The Manhattan emporium has installed ultraviolet handrail cleaners on its 22 escalators and scattered 100 hand sanitizing stations throughout the 10-floor store. Shoppers and staff are required to wear face masks. Elevators are reserved for elderly or frail customers. Shoppers can book appointments with sales associates or reserve a dressing room in advance.
Customers uneasy about being in crowds can make personal appointments to visit the store during the two hours before its 11 a.m. opening time or after it closes at 7 p.m.
The store has reported steady traffic for its luxury handbags, expensive shoes, and other high-end goods.
The Saks store usually collects a third of its revenue from tourists, but CEO Marc Metrick thinks it can make up that lost revenue through the “captive shoppers” who live in New York and are not traveling now outside the region.
Each shopper entering the now-reopened Tiffany’s will be escorted around the store by a salesperson who will politely enforce social distancing. Jewelry will be sanitized after a customer handles it.
Bergdorf Goodman also is booking appointments for its New York City shoppers.

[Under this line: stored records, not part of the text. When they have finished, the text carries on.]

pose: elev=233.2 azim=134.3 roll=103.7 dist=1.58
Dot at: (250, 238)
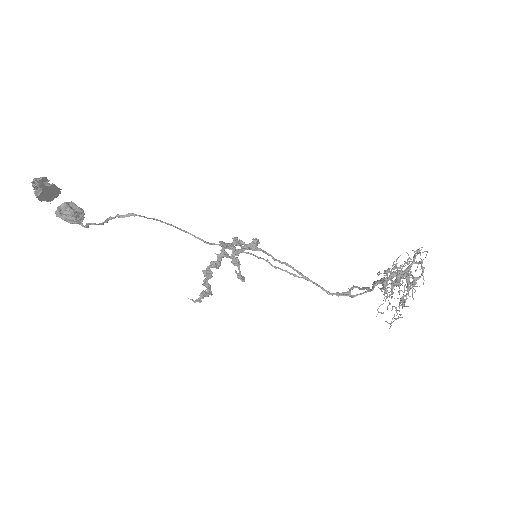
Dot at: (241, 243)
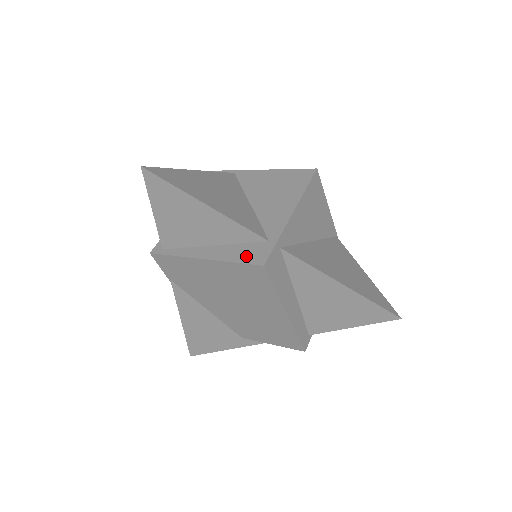
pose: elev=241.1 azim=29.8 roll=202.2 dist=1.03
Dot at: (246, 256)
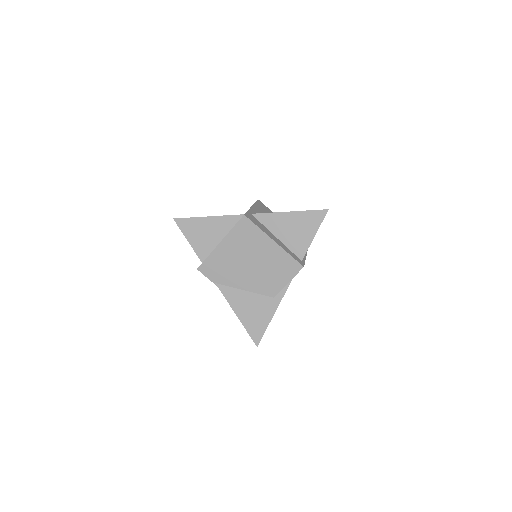
Dot at: (237, 223)
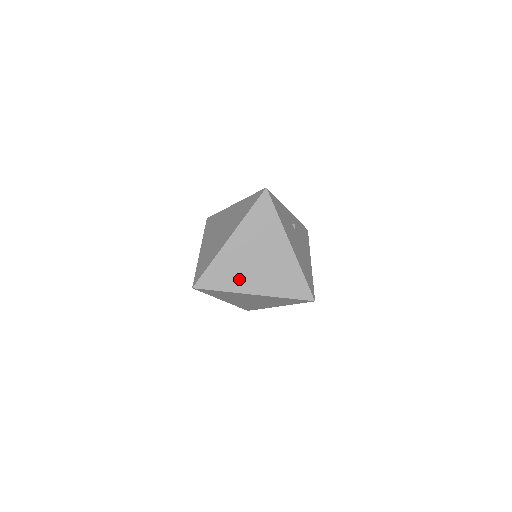
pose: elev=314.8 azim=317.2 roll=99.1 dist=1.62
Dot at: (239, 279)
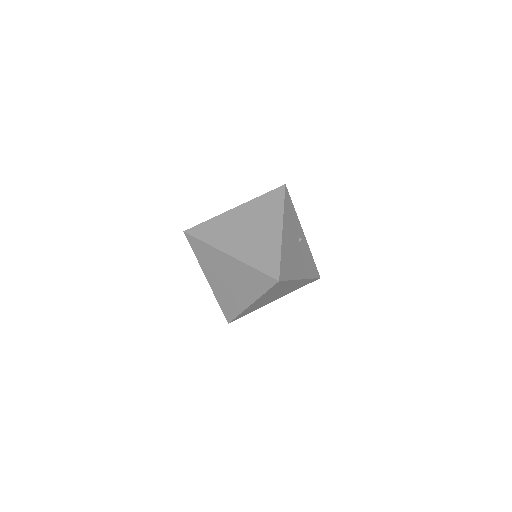
Dot at: (224, 238)
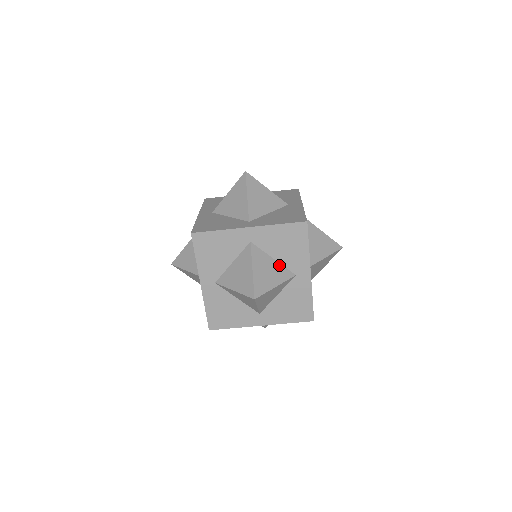
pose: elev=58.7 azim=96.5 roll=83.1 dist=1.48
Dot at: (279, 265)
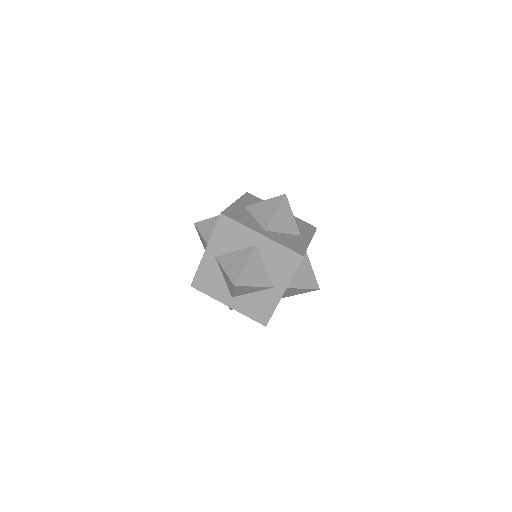
Dot at: (266, 273)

TREND FORECAST: Once again, the “experience” has been sapped out of life. Under these new ABnormal rules, regulations, and restrictions – plus the decline in tourism, which was a big boost for luxury retailers – there will be no bounce back in business.
In fact, we forecast a surge in retail bankruptcies. At this juncture, the realization of the devastation from the COVID War will hit both Wall Street and Main Street in the last quarter of this year.